This is a Geek Article, with very little practical information. But there are pretty pictures that non-Geeks might like. (Not the construction pictures, the ones further down.)
First, I should explain why I haven't posted much lately. Lensrentals was able to expand into some adjacent space, which was desperately needed. But the testing and repair departments were moved and expanded into the new space. Over the last 10 days the second testing area went from this . . .
We were finally able to get some new repair workstations set up.
And moved OLAF to his own room where he'll be joined shortly by our new MTF bench.
Pictures from OLAF
We did manage to squeeze in some time with OLAF to explore his capabilities a bit - although we aren't done with that by any means. One of the first things we needed to do was set up standards for various lenses. Basically, this means testing known good and bad copies of different lenses so we can see what the reversed point spread images from OLAF should look like, and what they look like for different types of misalignment.
People like to think that adjusting a lens just means turning a knob somewhere and making all of the the points nice and sharp. That is sort of true in the very center of the lens (not the turning a knob part, but making the central point nice and sharp).

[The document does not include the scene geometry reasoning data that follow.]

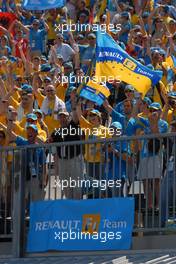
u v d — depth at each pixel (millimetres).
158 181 36469
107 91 43125
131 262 35000
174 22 58812
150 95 48469
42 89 52188
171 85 51125
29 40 62531
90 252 36812
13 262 37688
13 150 38656
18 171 38438
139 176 36375
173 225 35500
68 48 57969
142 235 36500
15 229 38406
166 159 35906
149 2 61812
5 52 61656
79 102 42406
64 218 37469
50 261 36969
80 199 37312
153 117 39594
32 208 38188
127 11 61562
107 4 63000
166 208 35656
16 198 38438
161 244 35906
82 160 37469
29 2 57344
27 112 48469
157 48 53281
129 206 36219
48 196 37969
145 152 36375
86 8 64125
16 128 44188
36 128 40906
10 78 55156
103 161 37094
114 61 42281
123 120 45312
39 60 56969
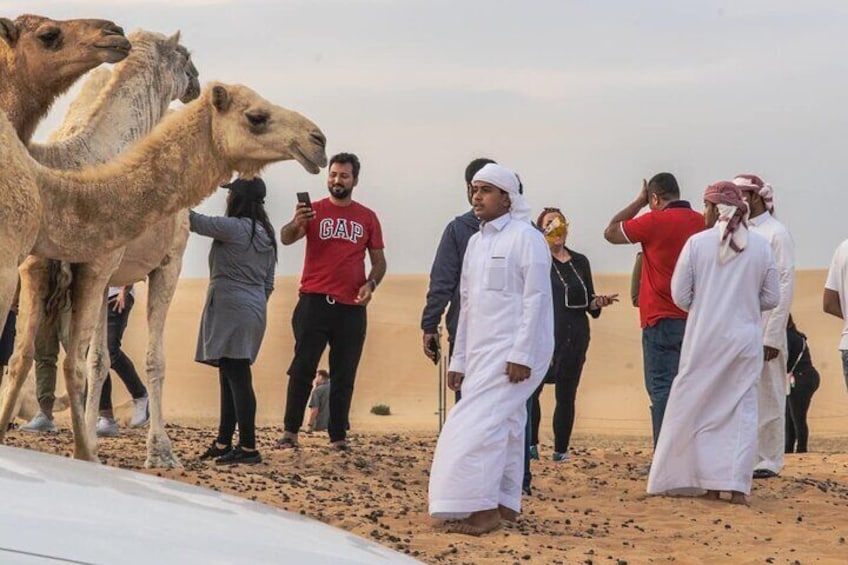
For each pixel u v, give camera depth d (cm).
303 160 1010
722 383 1133
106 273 1036
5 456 374
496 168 972
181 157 977
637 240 1220
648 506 1112
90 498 344
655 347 1219
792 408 1681
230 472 1119
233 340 1159
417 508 1035
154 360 1141
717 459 1127
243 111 998
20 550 298
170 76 1148
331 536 387
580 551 915
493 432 942
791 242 1265
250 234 1162
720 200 1138
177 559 317
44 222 911
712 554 932
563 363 1345
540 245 958
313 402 1812
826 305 1314
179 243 1161
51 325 1046
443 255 1092
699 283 1134
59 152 1034
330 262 1265
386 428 2970
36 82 986
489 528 952
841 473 1382
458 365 984
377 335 5319
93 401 1124
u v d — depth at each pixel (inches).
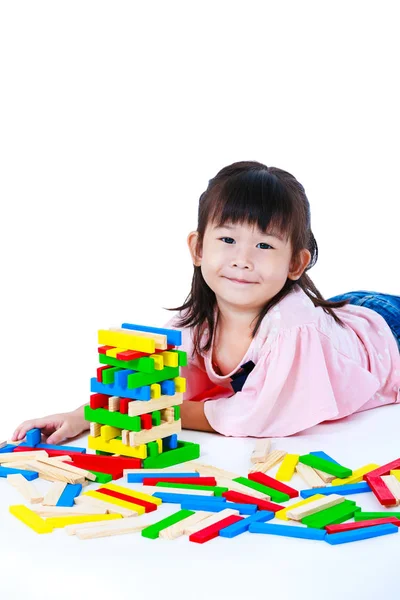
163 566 74.4
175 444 97.5
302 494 86.9
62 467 92.8
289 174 109.0
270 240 102.9
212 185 106.4
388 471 90.0
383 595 72.9
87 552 76.7
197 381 114.1
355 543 77.7
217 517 81.7
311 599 71.1
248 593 71.2
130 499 86.0
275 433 104.3
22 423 104.6
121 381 94.0
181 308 114.0
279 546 77.4
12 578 74.9
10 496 88.2
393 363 116.6
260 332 106.3
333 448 99.9
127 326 98.8
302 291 110.5
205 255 106.0
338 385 107.8
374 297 128.3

For a few lenses, like the Canon 50mm f/1.2 L and Nikon 70-200 f/2.8 VRII, sometimes that's all that's needed. OLAF is a champ with this kind of thing and lets us do these adjustments in minutes rather than hours.
Unfortunately, centering one element is not the most common type of lens adjustment. Other adjustments require evaluation of things away from the center (properly called "off-axis"). Once you're away from the center, five micron points don't look much like points, even with very good lenses that are well-adjusted optically. In theory, a lens designer can calculate out what the various aberrations for a given lens should make a point look like off-axis.
In reality, you don't get one type of aberration at an off-axis point. You get a combination of several. Sometimes the lens designer uses one aberration to counteract another. Sometimes there will be two or three small aberrations instead of one large aberration, etc. Plus, when a lens has a decentered, tilted, or misspaced element, things get really interesting. The end result is that off-axis points on a real lens usually don't look like any of the above patterns, especially when you look at them in color and can also see chromatic aberrations.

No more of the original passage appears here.